If you change your mind after submitting a tip (i.e. you’re not interested in funding your tipjoy account), you can easily cancel your tip by going to your transaction history page and clicking ‘cancel unpaid items.’  We promise we’ll still let you use the site and treat you kindly.

Stormpulse product page on Facebook

If you’re not too busy tracking the tropics …

For those of you that use Facebook, you can show your support for our site and join the conversation about storms, new features, and bugs by befriending Stormpulse.com.  This is also a great way to subscribe to updates (if you’re not a regular blog reader).

Stormpulse.com Product Page on Facebook

Thanks for all of your continued feedback. We’re putting together a “Testimonials” page to highlight the awesome response we’ve been getting. Later today we’re rolling out a few more bug fixes, and in the days following, U.S. doppler radar.

Thanks for using Stormpulse.com!

Welcome, and a review of features

This blog is intended to keep users of Stormpulse.com up-to-date on the current status of the site, to solicit and respond to feedback, and to provide a place where you can comment on what you would like to see on the site next. I’d like this to be not just a platform, but a conversation piece. As we make announcements and improvements to the site, we want your feedback–not because it’s flattering that you would take time out of your day to do so (although it is), but because your feedback will be the lifeblood of this site, and whether it serves your needs during hurricane season.

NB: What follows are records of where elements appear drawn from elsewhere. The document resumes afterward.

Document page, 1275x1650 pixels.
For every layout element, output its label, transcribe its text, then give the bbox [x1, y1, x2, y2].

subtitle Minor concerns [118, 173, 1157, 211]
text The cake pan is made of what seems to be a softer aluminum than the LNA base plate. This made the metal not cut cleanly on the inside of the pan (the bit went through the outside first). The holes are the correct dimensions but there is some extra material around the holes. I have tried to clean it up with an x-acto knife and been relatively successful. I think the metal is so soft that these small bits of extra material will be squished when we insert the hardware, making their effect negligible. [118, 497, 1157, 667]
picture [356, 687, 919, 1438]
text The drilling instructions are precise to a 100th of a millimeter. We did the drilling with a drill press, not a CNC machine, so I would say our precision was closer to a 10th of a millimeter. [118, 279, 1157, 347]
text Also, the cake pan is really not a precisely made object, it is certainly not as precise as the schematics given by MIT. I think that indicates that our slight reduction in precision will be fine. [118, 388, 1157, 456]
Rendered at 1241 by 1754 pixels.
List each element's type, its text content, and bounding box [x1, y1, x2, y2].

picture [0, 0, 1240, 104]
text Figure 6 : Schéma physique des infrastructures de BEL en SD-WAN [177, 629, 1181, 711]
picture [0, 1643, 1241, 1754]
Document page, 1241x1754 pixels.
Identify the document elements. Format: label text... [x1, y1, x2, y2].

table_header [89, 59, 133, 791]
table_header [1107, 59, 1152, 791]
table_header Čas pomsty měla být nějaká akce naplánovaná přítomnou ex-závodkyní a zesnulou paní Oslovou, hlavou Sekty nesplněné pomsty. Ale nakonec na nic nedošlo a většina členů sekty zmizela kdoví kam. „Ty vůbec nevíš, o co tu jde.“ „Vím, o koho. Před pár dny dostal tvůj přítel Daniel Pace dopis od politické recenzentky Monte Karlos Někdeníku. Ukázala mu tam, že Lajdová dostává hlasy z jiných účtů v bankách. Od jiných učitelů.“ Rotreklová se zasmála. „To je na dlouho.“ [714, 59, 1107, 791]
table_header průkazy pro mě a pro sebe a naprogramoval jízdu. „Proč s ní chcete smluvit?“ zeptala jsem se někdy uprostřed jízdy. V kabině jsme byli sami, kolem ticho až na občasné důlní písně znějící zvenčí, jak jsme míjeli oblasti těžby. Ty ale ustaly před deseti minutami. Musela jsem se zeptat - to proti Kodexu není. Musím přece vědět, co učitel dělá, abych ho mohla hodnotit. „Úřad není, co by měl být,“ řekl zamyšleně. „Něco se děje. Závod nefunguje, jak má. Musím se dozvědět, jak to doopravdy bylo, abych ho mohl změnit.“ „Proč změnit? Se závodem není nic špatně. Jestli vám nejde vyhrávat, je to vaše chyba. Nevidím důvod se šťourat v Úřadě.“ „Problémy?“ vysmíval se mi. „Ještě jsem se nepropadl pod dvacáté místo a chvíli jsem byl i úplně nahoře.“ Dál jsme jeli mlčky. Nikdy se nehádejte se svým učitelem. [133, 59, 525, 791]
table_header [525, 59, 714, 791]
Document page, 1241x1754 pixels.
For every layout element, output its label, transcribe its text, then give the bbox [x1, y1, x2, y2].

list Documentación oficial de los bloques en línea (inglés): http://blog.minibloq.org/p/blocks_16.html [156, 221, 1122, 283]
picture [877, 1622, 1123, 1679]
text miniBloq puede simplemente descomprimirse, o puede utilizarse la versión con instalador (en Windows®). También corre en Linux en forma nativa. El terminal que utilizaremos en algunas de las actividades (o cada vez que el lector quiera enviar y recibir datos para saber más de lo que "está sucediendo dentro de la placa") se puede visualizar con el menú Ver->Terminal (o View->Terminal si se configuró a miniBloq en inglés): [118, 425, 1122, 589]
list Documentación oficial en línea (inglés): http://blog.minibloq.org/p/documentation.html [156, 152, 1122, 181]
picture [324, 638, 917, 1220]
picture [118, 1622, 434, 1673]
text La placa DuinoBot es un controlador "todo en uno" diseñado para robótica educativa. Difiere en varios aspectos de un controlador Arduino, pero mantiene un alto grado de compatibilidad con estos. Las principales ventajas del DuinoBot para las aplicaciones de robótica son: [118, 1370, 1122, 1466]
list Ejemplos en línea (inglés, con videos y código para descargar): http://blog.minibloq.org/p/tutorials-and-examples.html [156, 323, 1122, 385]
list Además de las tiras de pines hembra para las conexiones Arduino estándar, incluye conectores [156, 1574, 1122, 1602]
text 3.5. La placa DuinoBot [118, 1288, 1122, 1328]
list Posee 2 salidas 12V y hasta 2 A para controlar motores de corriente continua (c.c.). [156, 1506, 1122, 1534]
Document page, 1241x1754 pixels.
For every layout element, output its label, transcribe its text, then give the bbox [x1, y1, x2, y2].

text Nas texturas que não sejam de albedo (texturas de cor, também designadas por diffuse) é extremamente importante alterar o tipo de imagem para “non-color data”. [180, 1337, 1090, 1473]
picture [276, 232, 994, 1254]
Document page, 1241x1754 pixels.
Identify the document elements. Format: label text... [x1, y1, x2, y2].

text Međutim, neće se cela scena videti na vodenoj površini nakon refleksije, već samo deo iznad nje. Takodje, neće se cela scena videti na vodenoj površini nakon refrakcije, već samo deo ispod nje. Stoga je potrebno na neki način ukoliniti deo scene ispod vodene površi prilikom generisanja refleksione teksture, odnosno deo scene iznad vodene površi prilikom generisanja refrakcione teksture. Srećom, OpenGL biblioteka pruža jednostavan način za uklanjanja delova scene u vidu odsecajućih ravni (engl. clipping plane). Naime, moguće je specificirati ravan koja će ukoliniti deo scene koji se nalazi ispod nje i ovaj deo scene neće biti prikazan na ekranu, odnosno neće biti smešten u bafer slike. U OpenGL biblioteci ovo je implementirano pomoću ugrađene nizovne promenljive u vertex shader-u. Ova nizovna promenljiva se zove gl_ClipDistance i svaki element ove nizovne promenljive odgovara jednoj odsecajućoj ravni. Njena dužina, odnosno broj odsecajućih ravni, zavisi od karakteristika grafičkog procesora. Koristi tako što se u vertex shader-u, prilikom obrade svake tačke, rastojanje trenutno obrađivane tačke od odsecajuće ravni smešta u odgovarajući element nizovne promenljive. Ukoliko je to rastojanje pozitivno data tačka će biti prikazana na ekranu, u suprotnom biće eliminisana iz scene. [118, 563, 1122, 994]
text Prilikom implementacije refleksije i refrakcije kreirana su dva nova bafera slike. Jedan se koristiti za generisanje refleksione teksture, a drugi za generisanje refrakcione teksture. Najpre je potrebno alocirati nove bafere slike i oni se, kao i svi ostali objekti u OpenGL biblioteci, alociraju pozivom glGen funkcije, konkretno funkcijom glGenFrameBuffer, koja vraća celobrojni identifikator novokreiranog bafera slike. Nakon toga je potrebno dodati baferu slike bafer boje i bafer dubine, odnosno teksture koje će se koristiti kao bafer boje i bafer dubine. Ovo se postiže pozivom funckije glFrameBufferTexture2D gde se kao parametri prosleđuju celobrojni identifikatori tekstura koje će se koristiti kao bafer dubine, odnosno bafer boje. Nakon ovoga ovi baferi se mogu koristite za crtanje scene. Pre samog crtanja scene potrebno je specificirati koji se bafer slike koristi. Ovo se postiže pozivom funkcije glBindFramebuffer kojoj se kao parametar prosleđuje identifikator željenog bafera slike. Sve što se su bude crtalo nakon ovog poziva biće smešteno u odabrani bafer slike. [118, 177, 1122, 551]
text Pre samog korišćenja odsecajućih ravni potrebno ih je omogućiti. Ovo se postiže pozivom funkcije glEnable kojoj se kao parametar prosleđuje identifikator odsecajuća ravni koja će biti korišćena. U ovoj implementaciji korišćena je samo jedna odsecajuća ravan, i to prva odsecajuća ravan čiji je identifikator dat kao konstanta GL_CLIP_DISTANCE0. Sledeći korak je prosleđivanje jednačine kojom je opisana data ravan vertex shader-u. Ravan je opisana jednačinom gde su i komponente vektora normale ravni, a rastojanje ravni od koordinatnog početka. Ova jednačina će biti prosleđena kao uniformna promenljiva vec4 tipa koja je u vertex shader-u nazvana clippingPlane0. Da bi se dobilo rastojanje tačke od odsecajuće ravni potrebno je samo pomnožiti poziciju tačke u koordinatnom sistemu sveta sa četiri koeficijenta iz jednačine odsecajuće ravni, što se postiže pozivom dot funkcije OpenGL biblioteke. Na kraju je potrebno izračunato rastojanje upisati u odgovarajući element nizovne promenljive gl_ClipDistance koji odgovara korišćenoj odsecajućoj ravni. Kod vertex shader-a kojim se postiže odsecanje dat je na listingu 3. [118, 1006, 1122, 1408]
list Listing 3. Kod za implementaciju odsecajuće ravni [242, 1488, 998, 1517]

I’d like to take the opportunity to tell you what the site does so far, since the interface isn’t so far along that these things are obvious:

  1. You can view hurricanes and hurricane season dating back to 1851 by entering in a URL such as: http://www.stormpulse.com/hugo, or http://www.stormpulse.com/1944.
  2. Cloud cover (updated every 6 hours) is available back to 2005. Coverage is still a bit spotty and you may notice some to be missing. In time (literally a matter of weeks), we will have cloud cover back to 2002.
  3. The map interface is meant to be like that of Google Maps–you can click or drag your mouse to pan, and use the + or – buttons at the top-left to zoom in and out.
  4. Clicking a city when a storm is active provides you with wind probabilities for that location over the next 5 days.  On the other hand, clicking on a city doesn’t do anything (yet) when the storm you have selected isn’t an active cyclone. However, it will draw a yellow line and provide the distance from the selected storm (and plotpoint) and the city over which you hover your mouse.
  5. You can interact with storm data at the most granular level by clicking on a plotpoint in the storm’s track. This will jump you to that point in the storm’s history.
  6. We currently have issues with Internet Explorer and the site. If you want to get the most out of the site, we strongly recommend Firefox.
  7. Clicking on a storm in the “2006 Storm Season Summary” should open up a historical description of the storm and pan over to the storm in the map window.
  8. Satellite images update every half-hour or so. We are collecting water vapor, infrared, rgb, visible, and more, but only displaying rgb and ir for now. This will change in the near future, hopefully with a better way of organizing them as well.
  9. Yahoo! News articles are brought in from around the web relating to ‘hurricanes’.
  10. Present weather conditions for land and sea stations are available in a table-format down below the satellite images.
  11. Photos are being pulled in from Flickr that relate to the content ‘in focus’. This works on a limited basis, but if you want to give it a try, go to http://www.stormpulse.com/katrina and watch the photos change in the ‘Tropical Weather Photos’ area of the page–they should go from photos for the 2006 hurricane season to images captured during Katrina.

Those are some of the features of the site for now. Please let us know what you think and what else you like to see. While we could do many, many things, right now we want to make sure we do one thing wellsatisfy the primary needs you have for a site during hurricane season, and, in whatever measure possible, do it in a way that is intuitive and beautiful.